(Excerpt begins)

The rear side radar 2 irradiates the rear-lateral side of the vehicle 1 with millimeter waves, and acquires reflected waves of millimeter waves as data for detecting an object on the rear-lateral side of the vehicle 1. In the present embodiment, as shown in FIG. 2, the rear-lateral radar 2 has a right rear-lateral radar 2a and a left rear-lateral radar 2b. The right rear-lateral radar 2a is provided at the right rear corner of the vehicle 1, and irradiates the right rear-lateral side of the vehicle 1 with millimeter waves. The left rear-lateral radar 2b is provided at the left rear corner of the vehicle 1, and irradiates the left rear-lateral side of the vehicle 1 with millimeter waves. The output of the rear-lateral radar 2, i.e. data of the reflected waves acquired by the rear-lateral radar 2, is transmitted to the ECU 10.

The front camera 3 captures an image of the front of the vehicle 1 and generates an image of the front of the vehicle 1. For example, the front camera 3 is provided above a room mirror of the vehicle 1 or on a central upper part of a windshield. The output of the front camera 3, i.e. the images generated by the front camera 3, is transmitted to the ECU 10.

The vehicle speed sensor 4 detects the speed of the vehicle 1. For example, the vehicle speed sensor 4 detects the speed of the vehicle 1 by detecting the rotational speed of the wheels of the vehicle 1. The output of the vehicle speed sensor 4, i.e., data of the speed of the vehicle 1 detected by the vehicle speed sensor 4 is transmitted to the ECU 10.

The output device 5 notifies the occupant of the vehicle 1. The output device 5 includes at least one of a display, a warning light, a speaker, a buzzer, and a vibration unit. The output device 5 notifies the occupant of an output corresponding to the signal transmitted from the ECU 10.

The ECU 10 executes various controls of the vehicle 1. As shown in FIG. 1, the ECU 10 includes a communication interface 11, a memory 12 and a processor 13. The communication interface 11 and the memory 12 are connected to the processor 13 via a signal line. In the present embodiment, one ECU 10 is provided, but a plurality of ECUs may be provided for various functions. In addition, the communication interface 11, the memory 12, and the processor 13 may be configured as one integrated circuit, or may be configured as separate circuits.

The communication interface 11 has an interface circuitry for connecting the ECU 10 to the in-vehicle network. The ECU 10 is connected to other in-vehicle devices via the communication interface 11. The communication interface 11 transmits signals received from the rear-lateral radar 2, the front camera 3, and the vehicle speed sensor 4 to the processor 13. Further, the communication interface 11 transmits the signal output from the processor 13 to the output device 5.

(Excerpt ends)
(Given entries begins)

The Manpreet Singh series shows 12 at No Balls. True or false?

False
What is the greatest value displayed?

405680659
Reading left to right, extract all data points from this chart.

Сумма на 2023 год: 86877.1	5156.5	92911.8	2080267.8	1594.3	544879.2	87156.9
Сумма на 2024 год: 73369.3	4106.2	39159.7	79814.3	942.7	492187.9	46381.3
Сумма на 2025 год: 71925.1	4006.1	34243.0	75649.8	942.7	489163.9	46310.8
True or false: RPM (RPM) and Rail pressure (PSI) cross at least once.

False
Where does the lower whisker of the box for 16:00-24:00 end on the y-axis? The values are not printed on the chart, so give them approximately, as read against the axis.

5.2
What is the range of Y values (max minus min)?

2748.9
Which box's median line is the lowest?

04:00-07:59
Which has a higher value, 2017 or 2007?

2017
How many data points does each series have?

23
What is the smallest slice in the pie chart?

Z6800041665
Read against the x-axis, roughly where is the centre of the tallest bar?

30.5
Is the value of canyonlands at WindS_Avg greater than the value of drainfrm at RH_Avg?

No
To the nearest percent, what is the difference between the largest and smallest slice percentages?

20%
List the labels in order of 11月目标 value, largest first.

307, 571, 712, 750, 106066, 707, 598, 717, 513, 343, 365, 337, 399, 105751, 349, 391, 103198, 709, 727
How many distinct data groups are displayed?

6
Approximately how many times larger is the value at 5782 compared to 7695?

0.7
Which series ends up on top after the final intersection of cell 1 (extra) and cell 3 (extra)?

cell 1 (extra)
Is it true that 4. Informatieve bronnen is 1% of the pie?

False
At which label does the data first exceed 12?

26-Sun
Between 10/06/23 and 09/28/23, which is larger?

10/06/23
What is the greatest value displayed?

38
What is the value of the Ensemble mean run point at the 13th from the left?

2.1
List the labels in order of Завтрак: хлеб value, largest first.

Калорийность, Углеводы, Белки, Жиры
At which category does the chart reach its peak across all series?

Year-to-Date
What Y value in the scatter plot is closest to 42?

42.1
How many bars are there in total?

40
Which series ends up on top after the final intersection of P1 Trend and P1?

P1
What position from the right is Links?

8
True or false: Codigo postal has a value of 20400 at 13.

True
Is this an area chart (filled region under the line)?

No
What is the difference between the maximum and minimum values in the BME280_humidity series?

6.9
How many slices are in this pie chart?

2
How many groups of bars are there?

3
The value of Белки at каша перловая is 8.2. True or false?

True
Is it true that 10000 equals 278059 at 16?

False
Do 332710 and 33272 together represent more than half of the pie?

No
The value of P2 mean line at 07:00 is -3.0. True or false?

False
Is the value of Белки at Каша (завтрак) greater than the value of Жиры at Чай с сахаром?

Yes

(Given entries ends)

## Work task 1
In the passage on the vehicle's sensors and ECU, can you replace "warning light" with "indicator lamp" throughout the stretch from "The output device 5 notifies the occupant of the" through "as separate circuits."?
## Work task 2
According to the passage on the vehicle's sensors and ECU, where is the right rear-lateral radar 2a provided?
## Work task 3
Can you continue the passage on the vehicle's sensors and ECU from where it stops?
The rows have no connection to the passage on the vehicle's sensors and ECU.

## Task response 1
The output device 5 notifies the occupant of the vehicle 1. The output device 5 includes at least one of a display, a indicator lamp, a speaker, a buzzer, and a vibration unit. The output device 5 notifies the occupant of an output corresponding to the signal transmitted from the ECU 10.

The ECU 10 executes various controls of the vehicle 1. As shown in FIG. 1, the ECU 10 includes a communication interface 11, a memory 12 and a processor 13. The communication interface 11 and the memory 12 are connected to the processor 13 via a signal line. In the present embodiment, one ECU 10 is provided, but a plurality of ECUs may be provided for various functions. In addition, the communication interface 11, the memory 12, and the processor 13 may be configured as one integrated circuit, or may be configured as separate circuits.

## Task response 2
At the right rear corner of the vehicle 1.

## Task response 3
The memory 12 has, for example, volatile semiconductor memories (e.g., DRAM (Dynamic Random Access Memory), SRAM (Static Random Access Memory), and the like), and non-volatile semiconductor memories (e.g., ROM (Read Only Memory), EEPROM (Electrically Erasable Programmable Read Only Memory), a flash memory, and the like). The memory 12 stores temporary data, a computer program (a control program of the ECU 10) used for various processes by the processor 13, setting data of the ECU 10, log data, vehicle-information, and the like.

The processor 13 has one or more CPU (Central Processing Unit) and its peripheral circuitry. The processor 13 executes a computer program stored in the memory 12. The processor 13 may further include other arithmetic circuits such as a logical arithmetic unit, a numerical arithmetic unit, or a graphic processing unit.

In the present embodiment, the ECU 10 functions as a warning device for notifying an occupant of the vehicle 1 of a warning. In particular, in the present embodiment, the ECU 10 notifies the occupant of the vehicle 1 of a warning if it is expected that the moving object on the rear-lateral side of the vehicle 1 comes into contact with the door of the vehicle 1 when the vehicle 1 is stopped. Accordingly, the ECU 10 assists the occupant of the vehicle 1 in getting off by notifying the occupant of the vehicle 1 of a warning. Note that the ECU 10 is merely an example of the warning device.

As shown in FIG. 1, the processor 13 of the ECU 10 has a region setting part 14 and a warning part 15. The region setting part 14 and the warning part 15 are functional modules realized by the processor 13 of the ECU 10 executing a computer program stored in the memory 12 of the ECU 10. Note that these functional modules may be realized by dedicated arithmetic circuits provided in the processor 13.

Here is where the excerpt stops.